In Staufen muss der Weihnachtsbaum der Stadt Lenzburg in Schönheit und Grösse übertroffen werden: «Das Ziel ist schon, dass unserer grösser ist», sagt Gemeindeschreiber Mike Barth mit einem Augenzwinkern. Jedes Jahr treffen sich die Staufner zum gemeinsamen Baumschmücken. Vor 15 Jahren begann die Tradition mit einem Holztisch und einer Flasche Wein. «Anwesend waren der Gemeindeammann, Gemeindearbeiter und ich», erinnert sich Barth.
Heute versammelt sich das halbe Dorf zum Spektakel: Mit einer Autodrehleiter drapiert die Feuerwehr 55 Lichterketten rund um den Baum, mehr als eine Stunde stehen die Schmücker dafür auf dem wackligen Gerüst. Die Strasse ist für den Verkehr gesperrt, denn der Baum steht in der Mitte der Kreuzung. Nur für den Bus wird das Absperrband jeweils kurz entfernt. Die Bus-Chauffeure müssen mit Fingerspitzengefühl am Weihnachtsbaum vorbeimanövrieren.
Vor über 16 Jahren hätten an dieser Stelle zwei Linden gepflanzt werden sollen, doch der Vorschlag wurde an der Gemeindeversammlung abgelehnt. Die Gegner argumentierten damals mit den hohen Kosten und dem Aufwand für die Laubbeseitigung. Später hatte jemand die Idee, statt der Linden in der Adventszeit eine schöne Tanne hinzustellen.
«Am schönsten ist der Weihnachtsbaum, wenn die unzähligen Lichter durch den Puderzuckerschnee schimmern», sagt Gemeindeammann Otto Moser. Auf den Schnee warten die Staufner noch, die Kälte kriecht trotzdem langsam in die Glieder und die Dorfbewohner wärmen sich die klammen Finger an einem dampfenden Becher Glühwein. Mittlerweile ist die eine Seite des Baumes beleuchtet und ein vorwitziger Knirps sagt zu seiner Mutter: «Der Baum gefällt mir nicht so. Er hat gar keine Kugeln!»
Recht hat er ja, der kleine Beobachter: Praktisch überall in der Region hängen an den Tannenbäumen die künstlichen Lichterketten ohne zusätzlichen Schmuck – der Baum in Reinach mit blauen Kugeln ist eine Ausnahme. Der Staufner Gemeindeammann ist überzeugt: «Im Strassenverkehr würden die Kugeln den Advent nicht überleben.» Wie war das noch mal mit der Besinnlichkeit und Ruhe an Weihnachten?

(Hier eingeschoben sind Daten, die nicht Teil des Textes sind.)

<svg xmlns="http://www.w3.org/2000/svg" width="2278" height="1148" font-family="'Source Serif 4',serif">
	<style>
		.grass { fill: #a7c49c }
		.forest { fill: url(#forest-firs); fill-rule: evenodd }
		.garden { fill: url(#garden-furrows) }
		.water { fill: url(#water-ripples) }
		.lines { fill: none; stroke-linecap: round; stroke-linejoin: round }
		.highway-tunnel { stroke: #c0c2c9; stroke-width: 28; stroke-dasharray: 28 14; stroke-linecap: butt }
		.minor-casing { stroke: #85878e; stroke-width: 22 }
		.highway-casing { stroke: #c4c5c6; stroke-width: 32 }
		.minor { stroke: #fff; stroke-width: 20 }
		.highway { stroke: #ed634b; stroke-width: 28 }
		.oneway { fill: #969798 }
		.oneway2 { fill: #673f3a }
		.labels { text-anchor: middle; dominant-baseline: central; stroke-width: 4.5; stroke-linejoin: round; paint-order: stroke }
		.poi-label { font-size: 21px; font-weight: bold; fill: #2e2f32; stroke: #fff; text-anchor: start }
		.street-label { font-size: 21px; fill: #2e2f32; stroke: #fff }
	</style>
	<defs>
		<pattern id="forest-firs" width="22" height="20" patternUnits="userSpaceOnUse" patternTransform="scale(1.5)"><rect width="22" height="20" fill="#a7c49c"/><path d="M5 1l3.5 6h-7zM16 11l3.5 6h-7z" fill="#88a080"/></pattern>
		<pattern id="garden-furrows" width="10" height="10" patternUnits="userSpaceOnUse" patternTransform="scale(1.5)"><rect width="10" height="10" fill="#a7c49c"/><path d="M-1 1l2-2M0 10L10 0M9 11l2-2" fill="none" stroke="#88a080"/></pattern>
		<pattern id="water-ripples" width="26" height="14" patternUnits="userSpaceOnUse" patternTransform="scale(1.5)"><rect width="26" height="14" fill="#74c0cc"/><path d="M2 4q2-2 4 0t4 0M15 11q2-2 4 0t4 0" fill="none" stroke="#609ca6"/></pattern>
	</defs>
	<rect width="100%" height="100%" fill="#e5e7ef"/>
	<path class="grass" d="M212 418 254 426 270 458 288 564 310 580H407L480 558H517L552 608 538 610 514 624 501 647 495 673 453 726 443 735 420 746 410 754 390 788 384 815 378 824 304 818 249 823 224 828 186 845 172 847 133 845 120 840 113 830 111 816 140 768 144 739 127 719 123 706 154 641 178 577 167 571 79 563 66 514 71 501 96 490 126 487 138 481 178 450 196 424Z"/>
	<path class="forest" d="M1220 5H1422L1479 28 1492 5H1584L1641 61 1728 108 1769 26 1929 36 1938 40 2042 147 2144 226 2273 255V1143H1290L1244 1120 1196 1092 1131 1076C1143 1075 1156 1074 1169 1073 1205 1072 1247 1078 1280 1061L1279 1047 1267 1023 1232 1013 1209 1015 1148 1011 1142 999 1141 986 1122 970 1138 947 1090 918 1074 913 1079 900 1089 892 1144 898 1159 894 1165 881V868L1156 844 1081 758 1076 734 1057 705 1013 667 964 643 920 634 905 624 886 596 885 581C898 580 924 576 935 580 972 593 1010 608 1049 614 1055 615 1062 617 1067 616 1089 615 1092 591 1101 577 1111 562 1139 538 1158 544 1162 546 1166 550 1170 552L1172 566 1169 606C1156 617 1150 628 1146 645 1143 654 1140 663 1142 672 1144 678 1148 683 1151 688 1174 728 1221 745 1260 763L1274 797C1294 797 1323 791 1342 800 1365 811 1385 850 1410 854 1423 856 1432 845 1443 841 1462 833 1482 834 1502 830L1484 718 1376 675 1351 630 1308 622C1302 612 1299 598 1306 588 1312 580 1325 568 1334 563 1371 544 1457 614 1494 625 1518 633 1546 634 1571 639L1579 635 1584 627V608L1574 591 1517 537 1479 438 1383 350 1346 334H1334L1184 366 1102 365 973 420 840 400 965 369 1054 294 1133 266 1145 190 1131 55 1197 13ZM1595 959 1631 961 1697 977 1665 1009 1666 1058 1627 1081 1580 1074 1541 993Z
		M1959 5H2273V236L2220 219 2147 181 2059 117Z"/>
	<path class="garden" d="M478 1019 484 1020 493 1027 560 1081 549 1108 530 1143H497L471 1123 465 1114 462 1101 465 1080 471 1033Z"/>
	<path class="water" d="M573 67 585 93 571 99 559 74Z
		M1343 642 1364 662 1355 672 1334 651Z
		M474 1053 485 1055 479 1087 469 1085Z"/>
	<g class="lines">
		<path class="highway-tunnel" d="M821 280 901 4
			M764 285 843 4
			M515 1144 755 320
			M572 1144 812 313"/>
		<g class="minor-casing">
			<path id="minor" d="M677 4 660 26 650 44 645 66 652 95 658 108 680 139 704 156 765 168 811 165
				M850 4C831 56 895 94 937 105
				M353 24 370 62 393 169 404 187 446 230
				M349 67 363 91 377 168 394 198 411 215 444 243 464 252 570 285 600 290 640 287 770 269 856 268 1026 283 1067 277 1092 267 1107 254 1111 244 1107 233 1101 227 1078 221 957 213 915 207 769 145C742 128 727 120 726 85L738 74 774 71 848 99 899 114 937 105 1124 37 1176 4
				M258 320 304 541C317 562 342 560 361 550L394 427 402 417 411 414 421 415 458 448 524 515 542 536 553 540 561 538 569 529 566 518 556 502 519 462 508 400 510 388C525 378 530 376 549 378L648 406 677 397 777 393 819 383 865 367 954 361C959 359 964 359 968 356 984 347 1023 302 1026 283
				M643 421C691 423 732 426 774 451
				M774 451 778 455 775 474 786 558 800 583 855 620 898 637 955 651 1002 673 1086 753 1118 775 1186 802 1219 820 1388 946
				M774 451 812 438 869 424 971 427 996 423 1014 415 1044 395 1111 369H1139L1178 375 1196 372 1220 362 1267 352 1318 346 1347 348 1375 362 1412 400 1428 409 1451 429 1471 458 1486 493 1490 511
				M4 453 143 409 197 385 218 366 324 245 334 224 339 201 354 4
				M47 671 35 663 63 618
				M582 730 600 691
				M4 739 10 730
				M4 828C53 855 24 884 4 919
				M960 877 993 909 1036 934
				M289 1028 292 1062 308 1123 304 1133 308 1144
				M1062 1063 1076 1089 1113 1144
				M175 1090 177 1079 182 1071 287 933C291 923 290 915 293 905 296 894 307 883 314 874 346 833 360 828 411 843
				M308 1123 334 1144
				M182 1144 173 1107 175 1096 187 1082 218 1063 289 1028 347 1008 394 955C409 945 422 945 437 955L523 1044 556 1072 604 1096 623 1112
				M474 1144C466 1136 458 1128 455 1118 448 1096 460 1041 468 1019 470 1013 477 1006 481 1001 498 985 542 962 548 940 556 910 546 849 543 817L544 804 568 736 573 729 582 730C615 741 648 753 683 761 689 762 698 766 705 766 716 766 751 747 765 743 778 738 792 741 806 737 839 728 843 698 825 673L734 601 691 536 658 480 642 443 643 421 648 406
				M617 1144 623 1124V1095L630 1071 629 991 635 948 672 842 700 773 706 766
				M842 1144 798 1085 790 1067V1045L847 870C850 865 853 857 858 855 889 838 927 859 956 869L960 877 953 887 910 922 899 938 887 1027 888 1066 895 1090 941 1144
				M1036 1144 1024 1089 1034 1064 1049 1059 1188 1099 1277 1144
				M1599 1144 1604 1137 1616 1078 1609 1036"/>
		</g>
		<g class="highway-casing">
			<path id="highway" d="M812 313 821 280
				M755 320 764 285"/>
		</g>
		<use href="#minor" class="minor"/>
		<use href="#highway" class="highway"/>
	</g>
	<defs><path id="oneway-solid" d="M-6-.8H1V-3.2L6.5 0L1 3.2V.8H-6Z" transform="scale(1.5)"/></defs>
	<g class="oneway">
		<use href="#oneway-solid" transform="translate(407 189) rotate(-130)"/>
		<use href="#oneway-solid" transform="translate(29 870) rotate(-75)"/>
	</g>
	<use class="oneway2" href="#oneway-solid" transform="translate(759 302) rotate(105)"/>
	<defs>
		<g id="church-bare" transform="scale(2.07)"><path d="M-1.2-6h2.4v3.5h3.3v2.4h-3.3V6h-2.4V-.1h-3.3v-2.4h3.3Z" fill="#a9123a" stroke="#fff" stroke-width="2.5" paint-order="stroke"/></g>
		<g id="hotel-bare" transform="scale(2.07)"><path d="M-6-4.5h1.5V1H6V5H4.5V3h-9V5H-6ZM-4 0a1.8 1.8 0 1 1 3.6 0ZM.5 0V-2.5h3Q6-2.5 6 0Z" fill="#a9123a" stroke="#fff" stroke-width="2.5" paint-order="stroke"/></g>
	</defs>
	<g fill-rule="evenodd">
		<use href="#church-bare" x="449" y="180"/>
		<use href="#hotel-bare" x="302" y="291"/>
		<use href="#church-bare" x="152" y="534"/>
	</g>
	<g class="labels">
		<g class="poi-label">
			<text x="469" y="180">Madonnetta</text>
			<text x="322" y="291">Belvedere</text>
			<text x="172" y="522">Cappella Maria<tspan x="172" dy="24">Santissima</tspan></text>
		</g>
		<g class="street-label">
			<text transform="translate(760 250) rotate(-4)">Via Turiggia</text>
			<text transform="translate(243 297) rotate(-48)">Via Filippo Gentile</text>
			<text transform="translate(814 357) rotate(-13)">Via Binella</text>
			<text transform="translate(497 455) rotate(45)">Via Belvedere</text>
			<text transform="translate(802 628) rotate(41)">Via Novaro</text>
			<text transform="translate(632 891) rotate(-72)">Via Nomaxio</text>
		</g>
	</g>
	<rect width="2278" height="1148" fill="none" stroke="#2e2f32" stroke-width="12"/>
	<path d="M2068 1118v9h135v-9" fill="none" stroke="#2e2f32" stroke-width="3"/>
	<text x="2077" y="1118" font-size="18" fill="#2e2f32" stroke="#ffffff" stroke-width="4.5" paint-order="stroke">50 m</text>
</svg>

Tags darauf stehen wir in Dürrenäsch auf dem Hausberg «Chnübel». Man sieht keine hundert Meter weit. Unsichtbar brummt irgendwo ein Traktor. Schwach erkennbar ist im Nebel die schiefe Silhouette einer Tanne. Dabei sieht man den Christbaum von Dürrenäsch bei gutem Wetter sogar vom Hallwilersee her. Als einzige hat die Gemeinde ihren Baum auf den Hügel gesetzt, wo jeweils der 1. August gefeiert wird. Die Dürrenäscher sind stolz auf ihn. Am Freitag stand er noch schief und nackt da, heute wird er mit Lämpchen und oben einer grossen Kugel geschmückt. Fern ab von den Zentren, wo der Weihnachts-Klimbim schon im Oktober beginnt, hat der Advent hier noch ein fixes Startdatum.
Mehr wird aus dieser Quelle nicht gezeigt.